The one vocal weakness I note on this CD is an obvious huskiness and lack of center to notes in the lower-middle range, say from just above the chest break to maybe third line B-flat. Curiously, that veiled timbre is reminiscent of Leontyne Price in the same register and at more or less the same time of life, say the time around the late 1970s. (Listen, for example, to the opening phrases of “Senza mamma.”)

It’s not unattractive per se (something like a flute playing in its low register) but there’s a definite lack of color and clarity in a piece like the Fedora death scene. It doesn’t call for loud singing (the orchestration is very light) but I think it profits from some kind of core in the fil di voce. Fleming has the breath control to manage the phrases, but the tone is fuzzy and veiled. Now, you might argue, “hey, she’s supposed to be dying, right?” but I think the weakness and fatigue are already depicted in the music — that’s one reason the tessitura is so low.  Breathy tone here is, in my opinion anyway, overkill.

The breathiness shows up elsewhere too, though not always (as in the Giordano) an attempt to make a virtue of necessity. In the “Ore dolce e divine,” she does the little sighing noise alternatively in the skittish bits (i.e., Magda is breathless with excitement) and in the sentimental moments (i.e., Magda is trembling with deep emotion). In “Flammen perdonami,” the breathy quality is supposed to indicate fatigue. And so forth. The problem is that there are cleaner, less unmusical ways to express all these varied feelings, but Fleming tends always to reach for the tool closest at hand.
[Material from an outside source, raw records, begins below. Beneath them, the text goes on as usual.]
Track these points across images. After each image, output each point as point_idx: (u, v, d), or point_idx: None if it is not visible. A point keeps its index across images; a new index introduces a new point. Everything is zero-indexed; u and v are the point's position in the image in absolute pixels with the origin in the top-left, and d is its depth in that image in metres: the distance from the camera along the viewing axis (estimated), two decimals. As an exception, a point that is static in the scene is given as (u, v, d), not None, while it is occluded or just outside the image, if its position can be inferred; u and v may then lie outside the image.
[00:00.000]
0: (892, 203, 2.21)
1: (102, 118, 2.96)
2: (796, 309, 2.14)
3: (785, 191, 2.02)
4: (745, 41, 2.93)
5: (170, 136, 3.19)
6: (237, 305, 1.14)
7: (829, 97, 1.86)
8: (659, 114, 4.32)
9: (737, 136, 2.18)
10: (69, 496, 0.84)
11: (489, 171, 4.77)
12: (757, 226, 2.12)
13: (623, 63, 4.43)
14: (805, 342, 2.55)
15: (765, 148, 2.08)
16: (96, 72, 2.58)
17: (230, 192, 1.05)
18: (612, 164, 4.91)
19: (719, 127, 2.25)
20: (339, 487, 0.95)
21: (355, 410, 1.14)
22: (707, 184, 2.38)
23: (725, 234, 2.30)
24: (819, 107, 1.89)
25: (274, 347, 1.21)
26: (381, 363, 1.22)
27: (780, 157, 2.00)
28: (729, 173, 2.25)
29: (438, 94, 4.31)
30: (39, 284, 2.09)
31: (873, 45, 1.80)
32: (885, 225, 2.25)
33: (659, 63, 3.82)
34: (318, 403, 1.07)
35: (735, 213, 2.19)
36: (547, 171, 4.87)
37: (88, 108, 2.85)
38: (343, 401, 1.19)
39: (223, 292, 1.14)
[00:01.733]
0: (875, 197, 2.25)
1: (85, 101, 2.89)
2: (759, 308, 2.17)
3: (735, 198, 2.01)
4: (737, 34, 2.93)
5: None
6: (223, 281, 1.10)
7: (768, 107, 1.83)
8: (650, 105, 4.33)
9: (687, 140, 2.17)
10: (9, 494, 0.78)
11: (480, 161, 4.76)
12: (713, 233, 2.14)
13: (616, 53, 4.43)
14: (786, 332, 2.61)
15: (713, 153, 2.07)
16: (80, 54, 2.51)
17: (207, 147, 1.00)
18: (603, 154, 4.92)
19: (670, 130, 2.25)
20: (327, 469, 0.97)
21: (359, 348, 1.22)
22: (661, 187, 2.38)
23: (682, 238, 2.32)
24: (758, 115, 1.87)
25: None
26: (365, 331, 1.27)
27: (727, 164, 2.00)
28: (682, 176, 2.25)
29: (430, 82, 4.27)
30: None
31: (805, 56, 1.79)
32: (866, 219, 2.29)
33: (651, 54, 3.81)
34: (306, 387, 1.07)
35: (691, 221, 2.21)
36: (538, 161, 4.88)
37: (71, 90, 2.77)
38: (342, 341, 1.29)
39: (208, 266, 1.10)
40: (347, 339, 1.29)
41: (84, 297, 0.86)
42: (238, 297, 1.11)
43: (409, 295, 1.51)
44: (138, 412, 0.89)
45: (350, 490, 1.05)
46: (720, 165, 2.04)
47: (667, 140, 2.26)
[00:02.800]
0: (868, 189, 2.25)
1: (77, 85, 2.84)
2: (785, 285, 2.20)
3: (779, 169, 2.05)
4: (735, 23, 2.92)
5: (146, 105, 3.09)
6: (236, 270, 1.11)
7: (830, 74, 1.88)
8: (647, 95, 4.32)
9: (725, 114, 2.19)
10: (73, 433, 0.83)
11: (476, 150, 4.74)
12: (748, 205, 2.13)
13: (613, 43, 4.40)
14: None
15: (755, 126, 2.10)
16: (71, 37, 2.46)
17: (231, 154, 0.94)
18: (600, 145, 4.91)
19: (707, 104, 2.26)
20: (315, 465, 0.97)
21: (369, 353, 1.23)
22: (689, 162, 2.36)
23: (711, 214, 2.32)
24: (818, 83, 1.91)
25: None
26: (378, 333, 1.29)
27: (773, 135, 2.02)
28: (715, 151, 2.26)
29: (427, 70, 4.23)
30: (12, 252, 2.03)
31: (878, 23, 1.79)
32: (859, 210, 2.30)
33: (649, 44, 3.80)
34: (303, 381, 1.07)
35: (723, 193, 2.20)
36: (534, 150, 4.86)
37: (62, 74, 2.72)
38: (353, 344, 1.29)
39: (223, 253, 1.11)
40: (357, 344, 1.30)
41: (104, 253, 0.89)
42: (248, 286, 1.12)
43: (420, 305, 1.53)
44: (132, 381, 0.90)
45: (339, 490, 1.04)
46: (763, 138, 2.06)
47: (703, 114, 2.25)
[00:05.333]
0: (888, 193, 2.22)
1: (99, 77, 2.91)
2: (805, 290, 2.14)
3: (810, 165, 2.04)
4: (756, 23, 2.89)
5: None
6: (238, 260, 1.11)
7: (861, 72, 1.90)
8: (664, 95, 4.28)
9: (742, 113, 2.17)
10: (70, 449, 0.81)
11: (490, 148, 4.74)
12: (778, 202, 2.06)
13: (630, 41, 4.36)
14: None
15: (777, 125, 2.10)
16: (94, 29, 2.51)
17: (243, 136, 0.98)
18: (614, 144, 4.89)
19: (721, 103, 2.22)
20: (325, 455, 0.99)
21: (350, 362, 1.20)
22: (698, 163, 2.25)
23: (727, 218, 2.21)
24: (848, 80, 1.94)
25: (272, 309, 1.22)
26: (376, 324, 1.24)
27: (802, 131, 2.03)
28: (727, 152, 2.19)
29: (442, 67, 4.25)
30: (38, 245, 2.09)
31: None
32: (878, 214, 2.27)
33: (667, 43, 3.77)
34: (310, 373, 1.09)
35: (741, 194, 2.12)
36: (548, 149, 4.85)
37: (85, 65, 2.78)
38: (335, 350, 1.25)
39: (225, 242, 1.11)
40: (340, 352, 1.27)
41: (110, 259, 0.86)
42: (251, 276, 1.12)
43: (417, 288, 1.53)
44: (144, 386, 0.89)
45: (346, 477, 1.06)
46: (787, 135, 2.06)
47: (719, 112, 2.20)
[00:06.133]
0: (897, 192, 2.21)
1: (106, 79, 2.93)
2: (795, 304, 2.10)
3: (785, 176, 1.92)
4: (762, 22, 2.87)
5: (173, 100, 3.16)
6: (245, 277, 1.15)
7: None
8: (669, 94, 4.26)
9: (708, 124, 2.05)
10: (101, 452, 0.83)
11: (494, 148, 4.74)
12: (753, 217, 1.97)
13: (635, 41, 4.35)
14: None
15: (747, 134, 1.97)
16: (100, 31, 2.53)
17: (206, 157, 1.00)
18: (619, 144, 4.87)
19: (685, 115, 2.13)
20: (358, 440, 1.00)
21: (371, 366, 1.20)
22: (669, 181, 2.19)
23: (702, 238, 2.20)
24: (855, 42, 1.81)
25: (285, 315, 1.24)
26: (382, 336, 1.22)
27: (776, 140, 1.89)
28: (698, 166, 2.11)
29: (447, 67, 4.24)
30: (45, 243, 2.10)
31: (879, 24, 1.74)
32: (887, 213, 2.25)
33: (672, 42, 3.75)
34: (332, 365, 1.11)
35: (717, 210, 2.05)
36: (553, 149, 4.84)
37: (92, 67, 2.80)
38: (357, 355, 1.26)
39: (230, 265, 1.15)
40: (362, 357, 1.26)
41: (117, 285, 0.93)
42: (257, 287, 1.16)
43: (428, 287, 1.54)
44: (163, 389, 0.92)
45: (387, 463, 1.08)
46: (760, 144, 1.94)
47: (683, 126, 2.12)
When Fleming sings the “Mi chiamano, she inserts the little breathy effect on “che han si dolce malia” I guess to try to express Mimì’s enchantment, but that, I think, is the wrong way to do it. Mimì isn’t putting on a show here, she’s trying to speak in the most straightforward way of what is important to her. Yes, she’s feeling great emotion, but the singer doesn’t need to layer it on; she needs wait only a few measure more for the musical climax on “di primavere.” I would even go so far as to say that by trying to fuss with the lines preceding, Fleming robs herself of the impact she should be making with that first high A, which ironically is probably the most gorgeous note in her entire range.

So that’s what La Cieca means by the title of this petit propos: what Fleming lacks is the ability to pare down her effects, to edit so that the admittedly beautiful stuff she has to offer can be heard in proper context.

The CD goes on sale Tuesday, and La Cieca will be interested in hearing your reactions, cher public.